- [PROVIDED INFORMATION]:
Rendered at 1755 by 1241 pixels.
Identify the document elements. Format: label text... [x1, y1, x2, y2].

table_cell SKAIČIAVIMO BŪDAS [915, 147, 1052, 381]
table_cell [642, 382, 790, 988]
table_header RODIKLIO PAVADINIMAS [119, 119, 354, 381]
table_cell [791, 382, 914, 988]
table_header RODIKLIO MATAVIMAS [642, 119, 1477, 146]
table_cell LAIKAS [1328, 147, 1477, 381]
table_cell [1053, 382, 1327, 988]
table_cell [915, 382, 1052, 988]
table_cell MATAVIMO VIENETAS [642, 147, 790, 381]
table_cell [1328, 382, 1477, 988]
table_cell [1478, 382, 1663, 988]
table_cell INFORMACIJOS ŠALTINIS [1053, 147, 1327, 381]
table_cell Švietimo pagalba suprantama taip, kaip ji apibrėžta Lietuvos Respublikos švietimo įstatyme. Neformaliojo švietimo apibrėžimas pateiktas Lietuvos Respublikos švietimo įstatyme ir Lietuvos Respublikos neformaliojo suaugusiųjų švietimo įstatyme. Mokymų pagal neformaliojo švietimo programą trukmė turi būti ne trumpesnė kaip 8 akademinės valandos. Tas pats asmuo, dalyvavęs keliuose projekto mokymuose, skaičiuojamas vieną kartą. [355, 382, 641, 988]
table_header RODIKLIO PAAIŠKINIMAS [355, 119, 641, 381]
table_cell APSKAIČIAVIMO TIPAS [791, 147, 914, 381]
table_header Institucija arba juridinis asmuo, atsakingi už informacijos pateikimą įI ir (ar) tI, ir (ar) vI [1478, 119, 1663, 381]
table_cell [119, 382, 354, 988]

- [STATED GOAL]: Copy all of the lines above, keeping every character the same.

- [EXERCISE ANSWER]:
Rendered at 1755 by 1241 pixels.
Identify the document elements. Format: label text... [x1, y1, x2, y2].

table_cell SKAIČIAVIMO BŪDAS [915, 147, 1052, 381]
table_cell [642, 382, 790, 988]
table_header RODIKLIO PAVADINIMAS [119, 119, 354, 381]
table_cell [791, 382, 914, 988]
table_header RODIKLIO MATAVIMAS [642, 119, 1477, 146]
table_cell LAIKAS [1328, 147, 1477, 381]
table_cell [1053, 382, 1327, 988]
table_cell [915, 382, 1052, 988]
table_cell MATAVIMO VIENETAS [642, 147, 790, 381]
table_cell [1328, 382, 1477, 988]
table_cell [1478, 382, 1663, 988]
table_cell INFORMACIJOS ŠALTINIS [1053, 147, 1327, 381]
table_cell Švietimo pagalba suprantama taip, kaip ji apibrėžta Lietuvos Respublikos švietimo įstatyme. Neformaliojo švietimo apibrėžimas pateiktas Lietuvos Respublikos švietimo įstatyme ir Lietuvos Respublikos neformaliojo suaugusiųjų švietimo įstatyme. Mokymų pagal neformaliojo švietimo programą trukmė turi būti ne trumpesnė kaip 8 akademinės valandos. Tas pats asmuo, dalyvavęs keliuose projekto mokymuose, skaičiuojamas vieną kartą. [355, 382, 641, 988]
table_header RODIKLIO PAAIŠKINIMAS [355, 119, 641, 381]
table_cell APSKAIČIAVIMO TIPAS [791, 147, 914, 381]
table_header Institucija arba juridinis asmuo, atsakingi už informacijos pateikimą įI ir (ar) tI, ir (ar) vI [1478, 119, 1663, 381]
table_cell [119, 382, 354, 988]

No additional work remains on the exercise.